> PASSAGE FOR REVIEW
---*---

Nothing could prepare me for the journey that I’ve taken over the last 18 months. A fit, healthy and active person, I never had sick days and never went to the doctor. As the saying goes, you never think it will happen to you, and another saying that has stuck with me is ‘at least you have your health’. Once you have your health taken from you, you realise it’s importance.

We were on a high, about to move into our house after my partner got a new job in a different town. I was about to undergo a career change and had already handed in my notice to a farm where I had worked for the last 10 years. Months (years?) earlier I had some bleeding when I went to the toilet which I thought must be haemorrhoids.  Then all of a sudden, I got very tired. I kept falling asleep which I initially put down to being tired from work. Then in a matter of weeks, I began having stomach cramps, which were painful and this lasted for a few days. I went to the doctor who said it was most likely a stomach bug. I asked if I had cancer, mentioning the bleeding months earlier. The doctor told me I was ‘too young to get cancer’, so feeling relieved, I carried on. A few days later I stopped eating, and then couldn’t use the toilet.

---*---

> PROVIDED RECORDS

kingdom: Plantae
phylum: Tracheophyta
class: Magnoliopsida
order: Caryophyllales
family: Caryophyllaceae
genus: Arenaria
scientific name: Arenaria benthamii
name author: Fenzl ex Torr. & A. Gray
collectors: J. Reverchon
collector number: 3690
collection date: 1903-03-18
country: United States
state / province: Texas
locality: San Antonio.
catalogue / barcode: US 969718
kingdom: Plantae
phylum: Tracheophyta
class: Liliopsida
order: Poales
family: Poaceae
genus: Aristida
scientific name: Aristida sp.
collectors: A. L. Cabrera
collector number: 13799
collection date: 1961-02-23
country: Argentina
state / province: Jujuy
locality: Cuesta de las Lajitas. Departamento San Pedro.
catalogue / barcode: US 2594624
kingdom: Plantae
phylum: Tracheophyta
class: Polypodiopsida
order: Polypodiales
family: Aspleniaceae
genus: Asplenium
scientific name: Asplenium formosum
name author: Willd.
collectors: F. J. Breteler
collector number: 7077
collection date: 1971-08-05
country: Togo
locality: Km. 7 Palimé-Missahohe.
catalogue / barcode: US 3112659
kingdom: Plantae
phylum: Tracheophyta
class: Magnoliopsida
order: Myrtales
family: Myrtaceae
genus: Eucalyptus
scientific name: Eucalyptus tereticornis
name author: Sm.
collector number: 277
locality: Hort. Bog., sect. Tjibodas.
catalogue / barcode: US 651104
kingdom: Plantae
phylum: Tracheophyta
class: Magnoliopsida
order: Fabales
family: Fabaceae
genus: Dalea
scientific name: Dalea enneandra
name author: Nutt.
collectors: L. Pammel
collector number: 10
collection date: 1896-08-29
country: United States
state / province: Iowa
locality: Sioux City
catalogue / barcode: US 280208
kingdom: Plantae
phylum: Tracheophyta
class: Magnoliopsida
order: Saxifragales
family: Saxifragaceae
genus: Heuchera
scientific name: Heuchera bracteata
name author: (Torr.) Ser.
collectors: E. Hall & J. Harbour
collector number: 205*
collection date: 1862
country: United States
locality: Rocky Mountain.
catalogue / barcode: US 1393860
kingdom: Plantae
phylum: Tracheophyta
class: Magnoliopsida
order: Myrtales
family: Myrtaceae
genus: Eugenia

---*---

> PROBLEMS TO WORK ON
1. Reproduce the account of falling ill between "Nothing could prepare" and "realise it’s importance.", inclusive.
2. Resume the account of falling ill, not the records, starting right after its last sentence.

> RESULTS OF THE TASKS
1.
Nothing could prepare me for the journey that I’ve taken over the last 18 months. A fit, healthy and active person, I never had sick days and never went to the doctor. As the saying goes, you never think it will happen to you, and another saying that has stuck with me is ‘at least you have your health’. Once you have your health taken from you, you realise it’s importance.

2.
I drove home one night after work and collapsed to the ground.  We were going to go to the after hours doctor but I thought I would wait til the morning.  That morning when I couldn’t get out of bed, I finally relented.  After some tests at A & E, they determined that I had diverticulitis and an abscess.  We were so relieved! Again (jokingly) discussing how we had dodged cancer and were worried about nothing. I stayed in hospital, and the doctors decided they would do a colonoscopy just to be sure.  

The next day (May 2017) a doctor came into the room to tell me I had cancer. I called my partner and told her to come into the hospital after work. We went for a walk, for some privacy (yeah right), and I broke down as I told her the news.  I was booked in for urgent surgery, and I was told that I would most likely need a stoma bag.  This was worse for me at the time then finding out about the cancer. It was so overwhelming.  On top of everything, I felt the financial pressure as we weren’t entitled to any help and had a new mortgage to pay. They had graded my cancer as stage 2b.  It was blocking my lower colon, and although it hadn’t spread, there were no guarantees. Not wanting to take any chances, we agreed to 16 rounds of chemotherapy. It was the worst!  I had a tube in my arm that went to my heart, and after chemo, I would be on the couch for a week, only moving to vomit.  Chemo has left me with permanent neuropathy. After some blood tests, I was informed that I have Lynch Syndrome PMS2.  This means that I am prone to getting colon cancer and bladder cancer.  I later found out that with Lynch Syndrome, the chemotherapy that I had probably didn’t benefit me at all which was devastating.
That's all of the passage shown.